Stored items
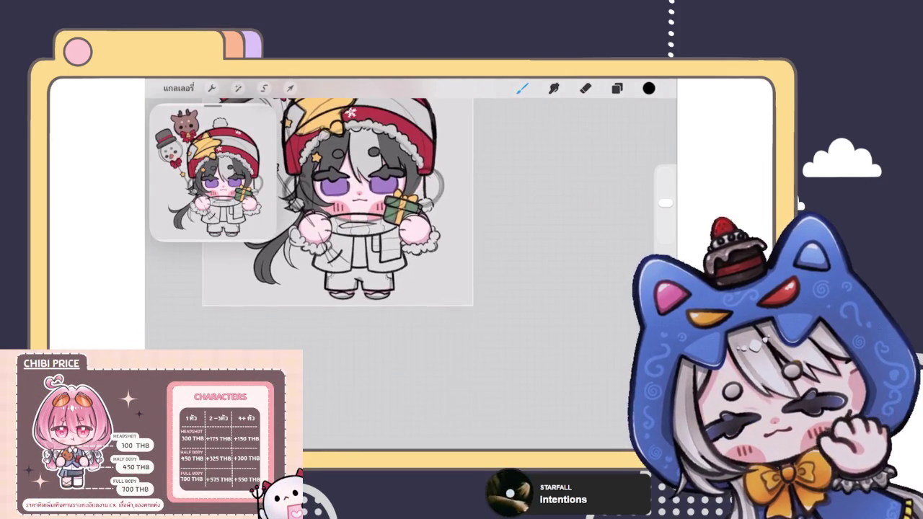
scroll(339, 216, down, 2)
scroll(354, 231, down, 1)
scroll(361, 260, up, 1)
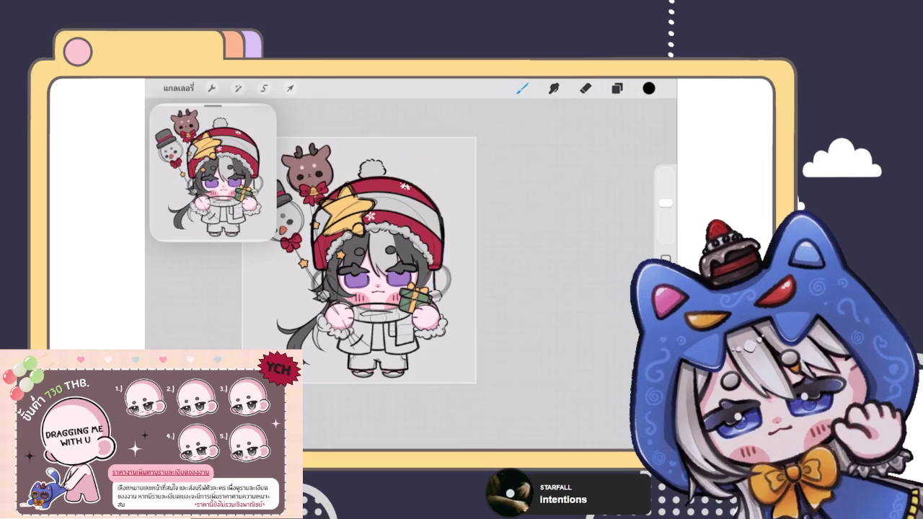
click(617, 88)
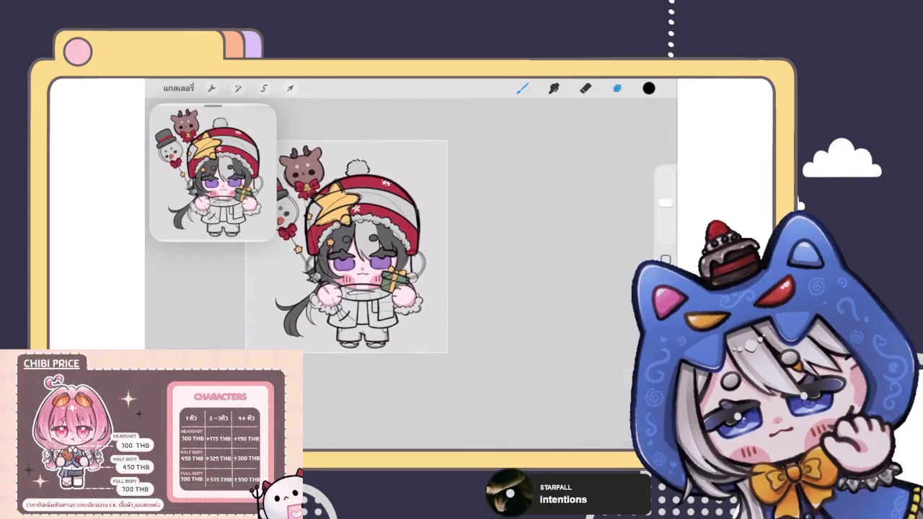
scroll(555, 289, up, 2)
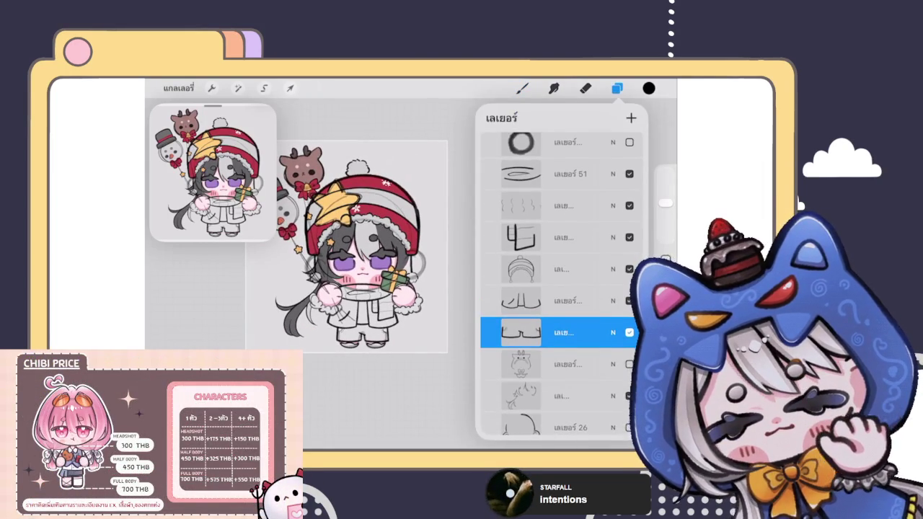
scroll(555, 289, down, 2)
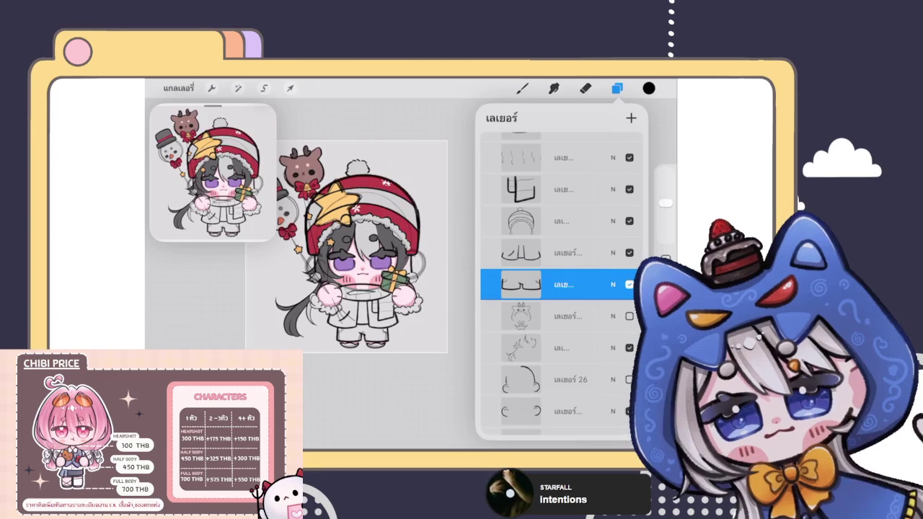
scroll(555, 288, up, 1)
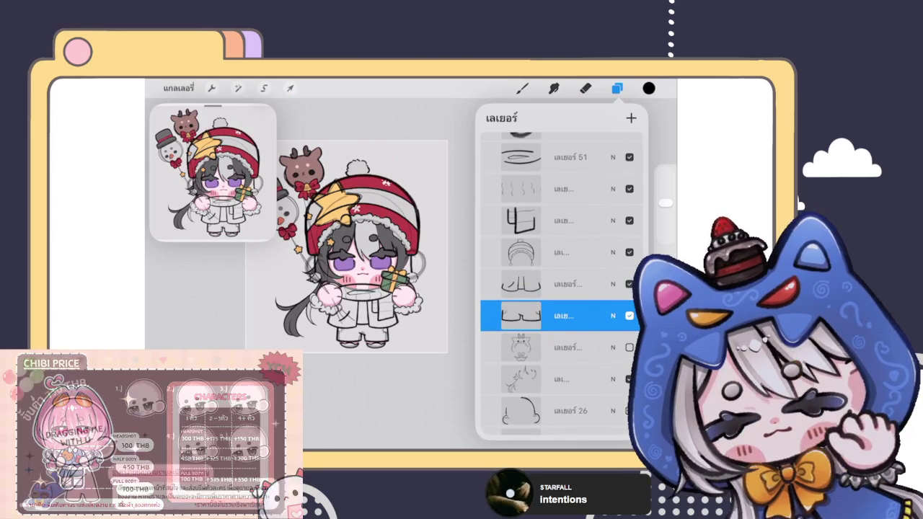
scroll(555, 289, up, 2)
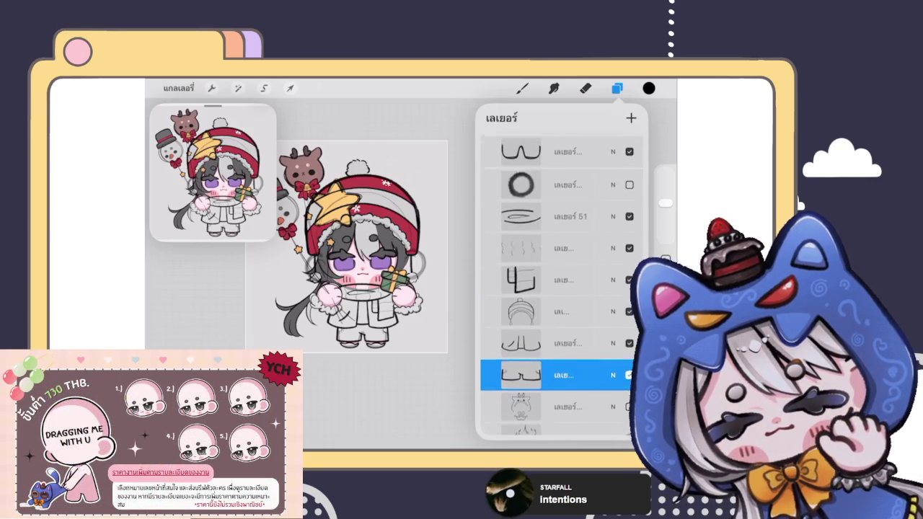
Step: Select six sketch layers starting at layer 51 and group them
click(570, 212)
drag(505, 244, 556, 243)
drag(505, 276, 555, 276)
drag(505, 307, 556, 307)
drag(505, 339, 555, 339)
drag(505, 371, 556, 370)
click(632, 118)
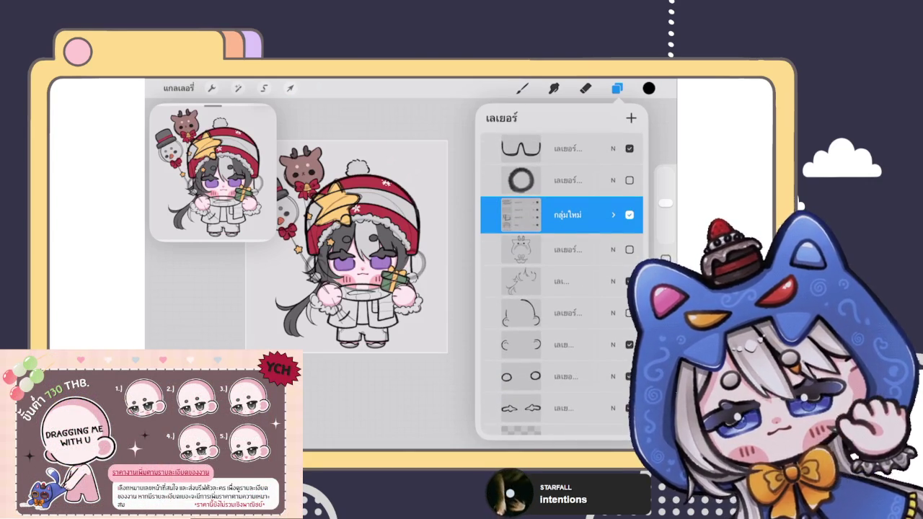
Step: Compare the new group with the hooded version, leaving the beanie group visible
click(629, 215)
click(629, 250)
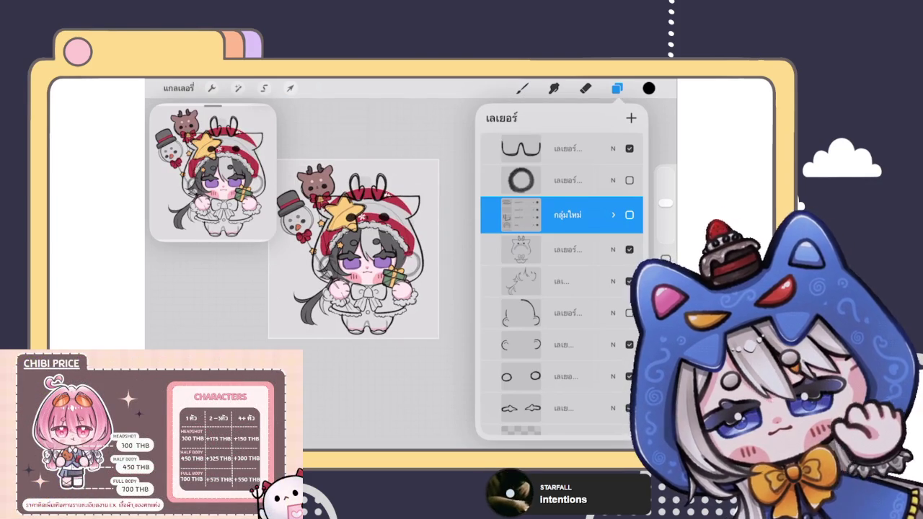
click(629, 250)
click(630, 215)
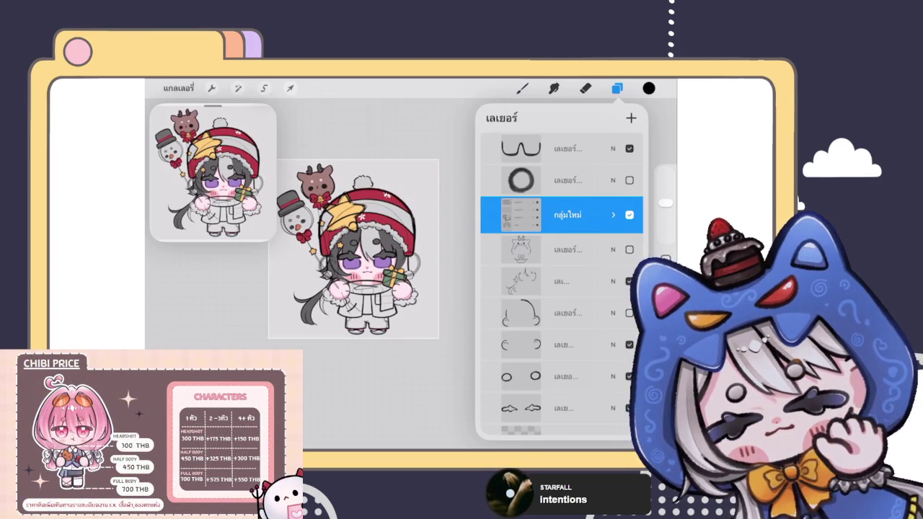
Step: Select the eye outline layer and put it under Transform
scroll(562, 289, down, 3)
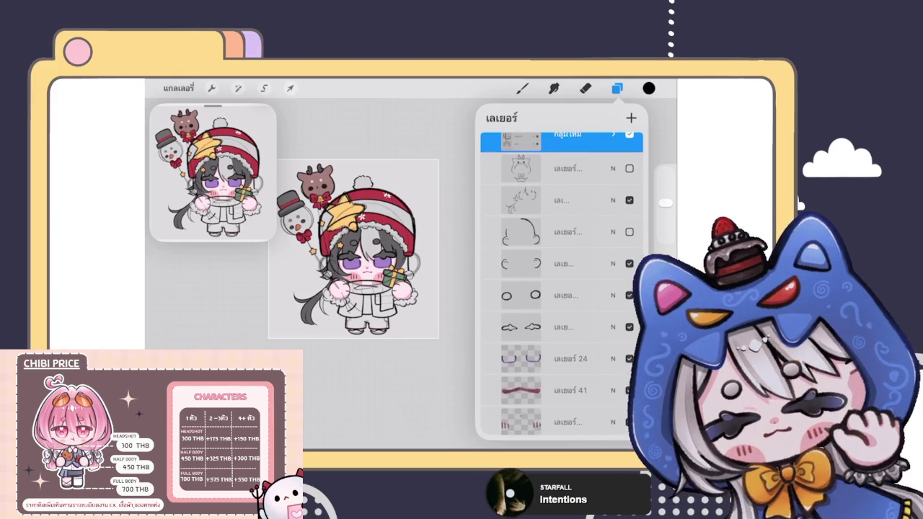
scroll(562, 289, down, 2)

Work to complete:
Your task is to return every entry exactly as it was written, with the pictures removed.

Response box:
scroll(339, 216, down, 2)
scroll(354, 231, down, 1)
scroll(361, 260, up, 1)
click(617, 88)
scroll(555, 289, up, 2)
scroll(555, 289, down, 2)
scroll(555, 288, up, 1)
scroll(555, 289, up, 2)
Step: Select six sketch layers starting at layer 51 and group them
click(570, 212)
drag(505, 244, 556, 243)
drag(505, 276, 555, 276)
drag(505, 307, 556, 307)
drag(505, 339, 555, 339)
drag(505, 371, 556, 370)
click(632, 118)
Step: Compare the new group with the hooded version, leaving the beanie group visible
click(629, 215)
click(629, 250)
click(629, 250)
click(630, 215)
Step: Select the eye outline layer and put it under Transform
scroll(562, 289, down, 3)
scroll(562, 289, down, 2)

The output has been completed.